We will grant Plaintiff leave to amend the Complaint as we find no undue prejudice to Defendant. Defendant does not identify any unfairness sufficient to defeat the request for amendment, such as a loss of evidence or lack of time to explore this claim. Plaintiff had four years under the applicable Statute of Limitations to pursue this claim and cannot be precluded from asserting it. Like the claims in Count I, Plaintiff seeks recovery pursuant to its rights under the licensing agreement and we agree that these claims should be resolved in one suit. If appropriate, we may consolidate this suit with the other litigation commenced by Plaintiff.

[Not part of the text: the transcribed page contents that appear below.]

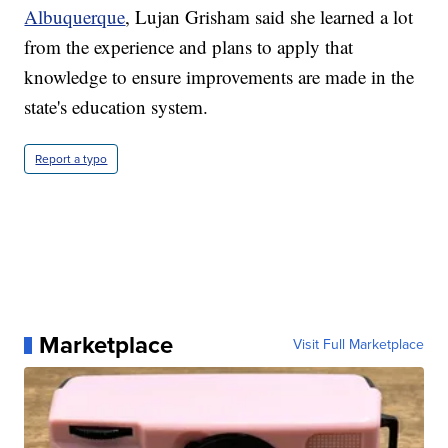
Albuquerque
, Lujan Grisham said she learned a lot
from the experience and plans to apply that
knowledge to ensure improvements are made in the
state's education system.
Report a typo
Marketplace
Visit Full Marketplace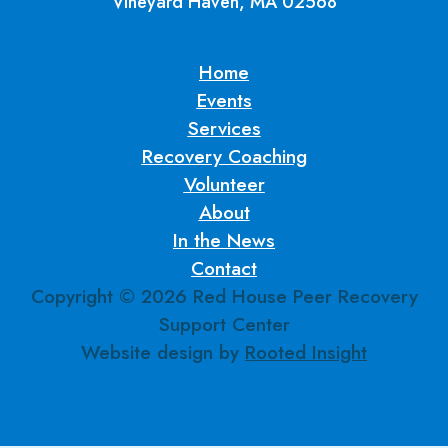
Vineyard Haven, MA 02568
Home
Events
Services
Recovery Coaching
Volunteer
About
In the News
Contact
Copyright ©
2026
Red House Peer Recovery
Support Center
Website design by
Rooted Insight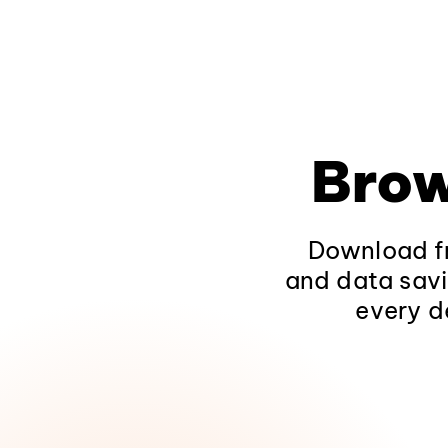
Brow
Download fr
and data savi
every d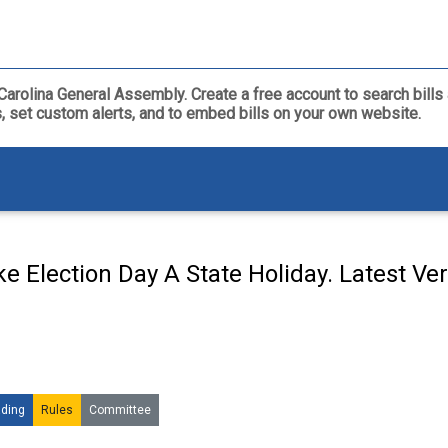
th Carolina General Assembly. Create a free account to search bil
ls, set custom alerts, and to embed bills on your own website.
e Election Day A State Holiday. Latest Ve
ding
Rules
Committee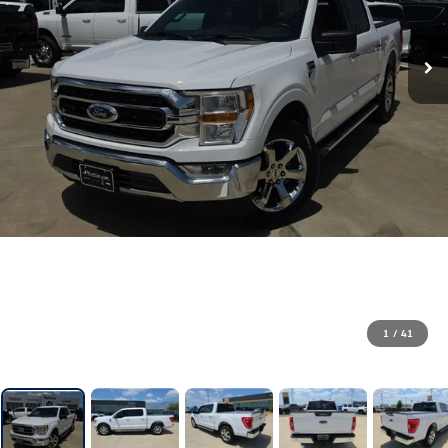
1
/
41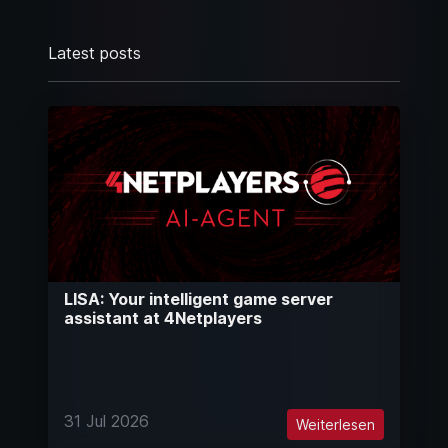
Latest posts
LISA: Your intelligent game server
assistant at 4Netplayers
31 Jul 2026
Weiterlesen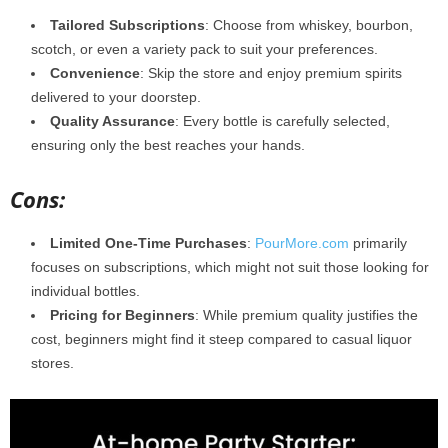
Tailored Subscriptions
: Choose from whiskey, bourbon,
scotch, or even a variety pack to suit your preferences.
Convenience
: Skip the store and enjoy premium spirits
delivered to your doorstep.
Quality Assurance
: Every bottle is carefully selected,
ensuring only the best reaches your hands.
Cons:
Limited One-Time Purchases
:
PourMore.com
primarily
focuses on subscriptions, which might not suit those looking for
individual bottles.
Pricing for Beginners
: While premium quality justifies the
cost, beginners might find it steep compared to casual liquor
stores.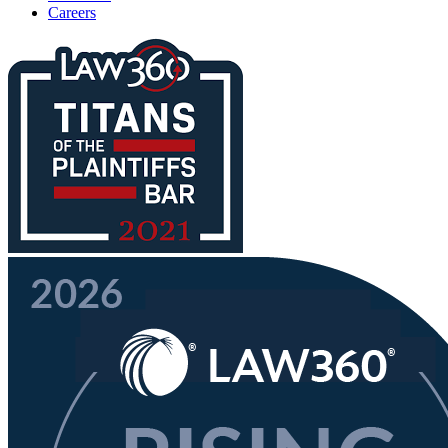
Careers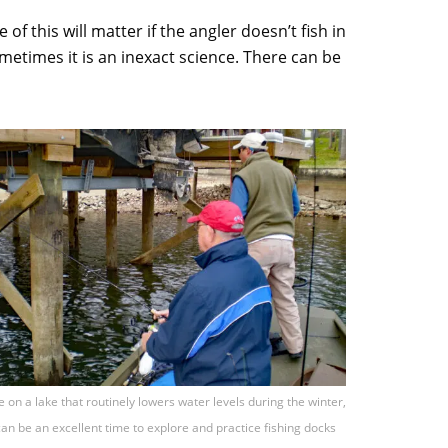
f this will matter if the angler doesn’t fish in
metimes it is an inexact science. There can be
re on a lake that routinely lowers water levels during the winter,
can be an excellent time to explore and practice fishing docks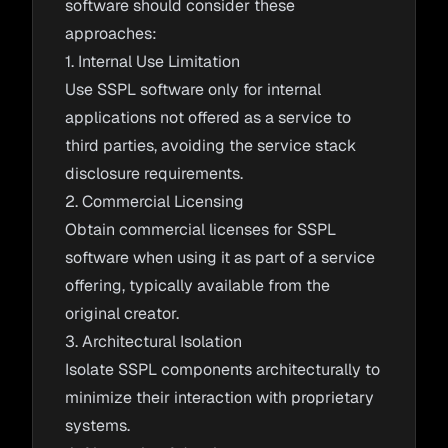
software should consider these
approaches:
1. Internal Use Limitation
Use SSPL software only for internal
applications not offered as a service to
third parties, avoiding the service stack
disclosure requirements.
2. Commercial Licensing
Obtain commercial licenses for SSPL
software when using it as part of a service
offering, typically available from the
original creator.
3. Architectural Isolation
Isolate SSPL components architecturally to
minimize their interaction with proprietary
systems.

We also do not accept Defendant’s argument that it could have better protected its rights by rewording its patent application. The design is either an improvement or change to Plaintiff’s design or it is not, and we fail to see that different language in the patent application would have changed that central fact.

This amendment will not cause any appreciable delay in the proceedings. Defendant previously requested a continuance of the bench trial which was scheduled for this matter so that its Motion to Compel could be resolved. That Motion to Compel has not yet been relisted for argument and trial has not yet been rescheduled. Defendant’s outstanding Motion to Compel seeks information regarding Plaintiff’s patents and it may engage in further discovery with regard to this additional claim.

We do agree with Defendant that Plaintiff should be required to set forth with more particularity the specifics of its claim. Paragraphs 37 through 41 of the proposed amended pleading do not contain sufficient information to identify which elements of Defendant’s design are claimed to have evolved from Plaintiff’s technology and the specific components involved. We believe Defendant is entitled to such information in order to prepare its defense and respond to the Amended Complaint. Therefore, we will grant Plaintiff leave to file an Amended Complaint within twenty (20) days of this Order and Opinion and direct it to set forth with more specificity its identification of the alleged improvements/changes which are the subject of Count II.

1) 42 Pa.C.S.A. §5525.

2) Plaintiff’s counsel provided a copy of the Complaint in that action, No. 2015-02048, to the Court at Oral Argument. In the Complaint in that action, Plaintiff alleges violations of the Uniform Trade Secrets Act, 12 Pa.C.S.A. §5301 et seq and Breach of a Confidentiality Agreement against Defendant and two of its representatives.